--- START OF Given data ---

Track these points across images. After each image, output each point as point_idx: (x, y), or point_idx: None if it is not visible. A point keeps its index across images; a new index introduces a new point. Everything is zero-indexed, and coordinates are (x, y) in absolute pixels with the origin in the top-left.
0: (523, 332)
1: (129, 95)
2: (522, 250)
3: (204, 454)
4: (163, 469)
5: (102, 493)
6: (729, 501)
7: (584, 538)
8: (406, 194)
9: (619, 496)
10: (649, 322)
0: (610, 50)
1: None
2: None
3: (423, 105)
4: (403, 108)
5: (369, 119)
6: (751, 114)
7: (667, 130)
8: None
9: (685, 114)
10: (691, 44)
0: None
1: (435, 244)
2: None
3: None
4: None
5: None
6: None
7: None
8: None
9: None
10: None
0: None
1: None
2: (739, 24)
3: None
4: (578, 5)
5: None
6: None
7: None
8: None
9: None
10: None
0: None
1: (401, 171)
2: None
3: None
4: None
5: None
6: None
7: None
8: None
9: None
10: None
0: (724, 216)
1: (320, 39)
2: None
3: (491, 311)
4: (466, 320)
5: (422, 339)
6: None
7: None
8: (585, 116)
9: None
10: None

--- END OF Given data ---

Express every line of the data above as a Markdown table with the columns Row and Data line, numbering the rows in order and leaving out blank lines.

| Row | Data line |
|---|---|
| 1 | Track these points across images. After each image, output each point as point_idx: (x, y), or point_idx: None if it is not visible. A point keeps its index across images; a new index introduces a new point. Everything is zero-indexed, and coordinates are (x, y) in absolute pixels with the origin in the top-left. |
| 2 | 0: (523, 332) |
| 3 | 1: (129, 95) |
| 4 | 2: (522, 250) |
| 5 | 3: (204, 454) |
| 6 | 4: (163, 469) |
| 7 | 5: (102, 493) |
| 8 | 6: (729, 501) |
| 9 | 7: (584, 538) |
| 10 | 8: (406, 194) |
| 11 | 9: (619, 496) |
| 12 | 10: (649, 322) |
| 13 | 0: (610, 50) |
| 14 | 1: None |
| 15 | 2: None |
| 16 | 3: (423, 105) |
| 17 | 4: (403, 108) |
| 18 | 5: (369, 119) |
| 19 | 6: (751, 114) |
| 20 | 7: (667, 130) |
| 21 | 8: None |
| 22 | 9: (685, 114) |
| 23 | 10: (691, 44) |
| 24 | 0: None |
| 25 | 1: (435, 244) |
| 26 | 2: None |
| 27 | 3: None |
| 28 | 4: None |
| 29 | 5: None |
| 30 | 6: None |
| 31 | 7: None |
| 32 | 8: None |
| 33 | 9: None |
| 34 | 10: None |
| 35 | 0: None |
| 36 | 1: None |
| 37 | 2: (739, 24) |
| 38 | 3: None |
| 39 | 4: (578, 5) |
| 40 | 5: None |
| 41 | 6: None |
| 42 | 7: None |
| 43 | 8: None |
| 44 | 9: None |
| 45 | 10: None |
| 46 | 0: None |
| 47 | 1: (401, 171) |
| 48 | 2: None |
| 49 | 3: None |
| 50 | 4: None |
| 51 | 5: None |
| 52 | 6: None |
| 53 | 7: None |
| 54 | 8: None |
| 55 | 9: None |
| 56 | 10: None |
| 57 | 0: (724, 216) |
| 58 | 1: (320, 39) |
| 59 | 2: None |
| 60 | 3: (491, 311) |
| 61 | 4: (466, 320) |
| 62 | 5: (422, 339) |
| 63 | 6: None |
| 64 | 7: None |
| 65 | 8: (585, 116) |
| 66 | 9: None |
| 67 | 10: None |